Note that a write-in response is encouraged but not required, so if nothing is written in, no edit is done. This may result in some Brazilians or members of other non-Hispanic groups being coded as Hispanic if they do not write in anything. The “other” Hispanic groups are assigned specific codes (such as Venezuelan) for some tabulations, but for the groups not recognized as Hispanic, we can only determine their origin from other data items.

Other origin groups affected, too

Brazilians were not the only origin group affected by the Census Bureau’s data error. Several other groups also saw larger numbers identifying as Hispanic or Latino in 2020 than in 2021 or 2019. (In this analysis, “nonstandard” Hispanic origin groups, like Brazilians, include immigrants from the specific country or region and people born in the U.S. who report only that ancestry.)

A chart showing the estimated population of several origin groups in the U.S. increased in 2020 due to a coding error.

The number of self-identified Hispanic or Latino people with Filipino origin was 30,000 higher in 2020 than in 2021, while the number with origins in the non-Hispanic countries of the Caribbean – including Haiti, Jamaica, Guyana and the Virgin Islands – was 28,000 higher. The number from Belize was almost 12,000 larger than in 2021, but the number with Portuguese origin was similar to that reported in other recent years.

In total, the U.S. Hispanic or Latino population in these four “non-Hispanic” groups (Brazilians, Belizeans, Filipinos and non-Hispanic Caribbean) in 2020 exceeded that of 2021 by about 471,000 people.

The increase in the Hispanic population among Brazilians was far higher than for the other groups because such a large share of Brazilians (70%) considered themselves to be Hispanic or Latino in 2020. In comparison, 41% of Belizeans said they are Hispanic or Latino, as did 3% of Filipinos and 3% of those with origins in non-Hispanic Caribbean countries.

In fact, enough Brazilians identified as Latino in 2020 that they would fall in the middle of rankings of U.S. Hispanic or Latino origin groups by size, if they were officially counted as one. In 2020, Brazil would have been the 14th-largest Latino origin group with 416,000 who identified as Latino, ahead of Nicaragua (395,000) and below Venezuela (619,000).

Overall, the U.S. Hispanic population is large enough that the coding mistake in the 2020 data amounted to little more than a rounding error in the overall population. The 470,000 people erroneously counted as Hispanic or Latino in 2020 represent less than 1% of the 61.1 million total Hispanics living in the U.S.

‘Back coding’ at the Census Bureau

The Census Bureau didn’t always back code its data this way. In fact, when national data on Hispanic origins was first collected in the 1980 and 1990 decennial censuses, the bureau did not edit the non-Hispanic origins supplied by respondents.

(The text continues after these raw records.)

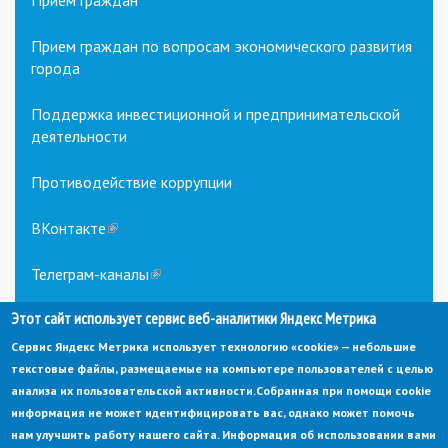
Прием граждан
Прием граждан по вопросам экономического развития
города
Поддержка инвестиционной и предпринимательской
деятельности
Противодействие коррупции
ВКонтакте
(link
is
external)
Телеграм-каналы
(link
is
Этот сайт использует сервис веб-аналитики Яндекс Метрика
external)
Сервис Яндекс Метрика использует технологию «cookie» — небольшие
текстовые файлы, размещаемые на компьютере пользователей с целью
анализа их пользовательской активности.
Собранная при помощи cookie
информация не может идентифицировать вас, однако может помочь
нам улучшить работу нашего сайта. Информация об использовании вами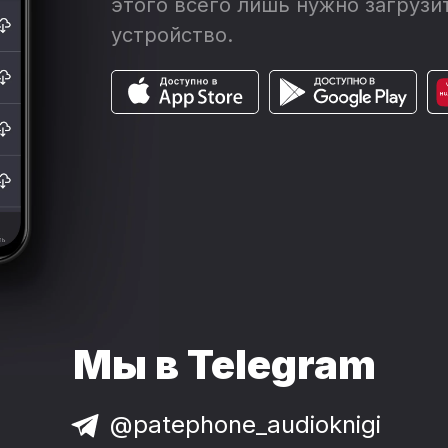
этого всего лишь нужно загрузит
устройство.
Мы в Telegram
@patephone_audioknigi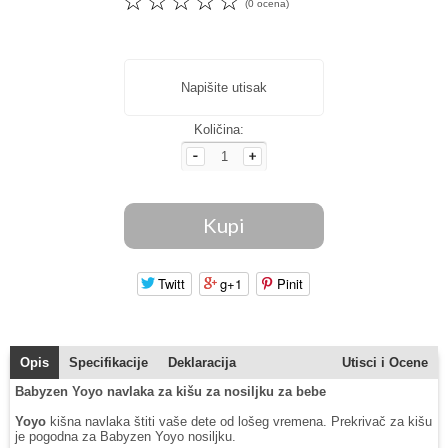
☆
☆
☆
☆
☆
(0 ocena)
Napišite utisak
Količina:
Twitt
g+1
Pinit
Opis
Specifikacije
Deklaracija
Utisci i Ocene
Babyzen Yoyo navlaka za kišu za nosiljku za bebe
Yoyo
kišna navlaka štiti vaše dete od lošeg vremena. Prekrivač za kišu
je pogodna za Babyzen Yoyo nosiljku.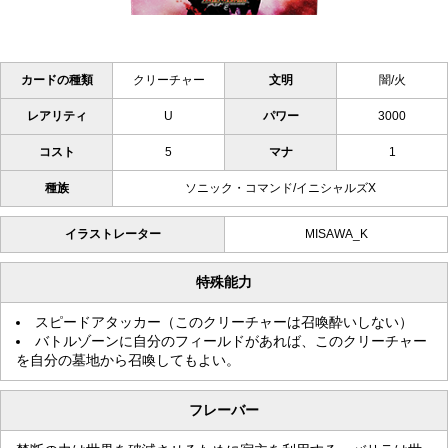
カードの種類
クリーチャー
文明
闇/火
レアリティ
U
パワー
3000
コスト
5
マナ
1
種族
ソニック・コマンド/イニシャルズX
イラストレーター
MISAWA_K
特殊能力
スピードアタッカー（このクリーチャーは召喚酔いしない）
バトルゾーンに自分のフィールドがあれば、このクリーチャー
を自分の墓地から召喚してもよい。
フレーバー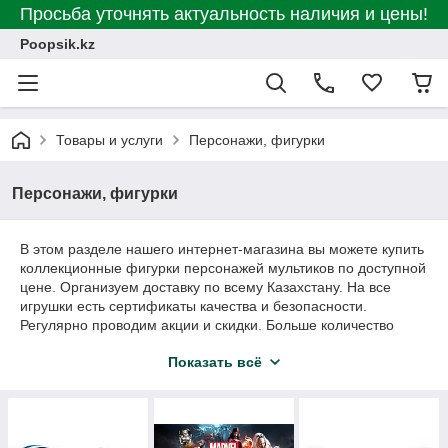
Просьба уточнять актуальность наличия и цены!
Poopsik.kz
Товары и услуги
Персонажи, фигурки
Персонажи, фигурки
В этом разделе нашего интернет-магазина вы можете купить
коллекционные фигурки персонажей мультиков по доступной
цене. Организуем доставку по всему Казахстану. На все
игрушки есть сертификаты качества и безопасности.
Регулярно проводим акции и скидки. Больше количество
положительных отзывов на сайте подтверждает нашу
Показать всё
безупречную репутацию.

As a result, many individuals with origins in Brazil, Belize and the Philippines who indicated they were Hispanic were counted as such.

In the 1980 census, for example, 18% of Brazilians were counted as Hispanic, a share that rose to 33% in 1990. The back-coding process then started in 2000. By the time the American Community Survey was fully implemented in 2006, these shares fell to around 4% or less in most years – with the exception of 2020.

Similarly, the Census Bureau counted 27% of Belizeans as Hispanic in 1980 and 32% in 1990. But with back coding in place, it has counted about 8% of Belizeans as Hispanic in the years before 2020.

Among Filipinos, the Census Bureau counted 12% as Hispanic in 1980 and 6% in 1990. But it has counted fewer than 2% as Hispanic since 2000, except for the coding error in 2020.

The data on Portuguese respondents tells a similar story. In 1980 and 1990, the bureau counted between 8% and 9% of Portuguese respondents as Hispanic. But since 2000, it has coded only 1% to 2% of Portuguese respondents that way every year. The number of Portuguese respondents coded as Hispanic in the 2020 ACS did not differ significantly from the number in 2019 or 2021. This could indicate that Portuguese-origin respondents are generally choosing to self-identify as non-Hispanic or that the data was correctly back coded for this group.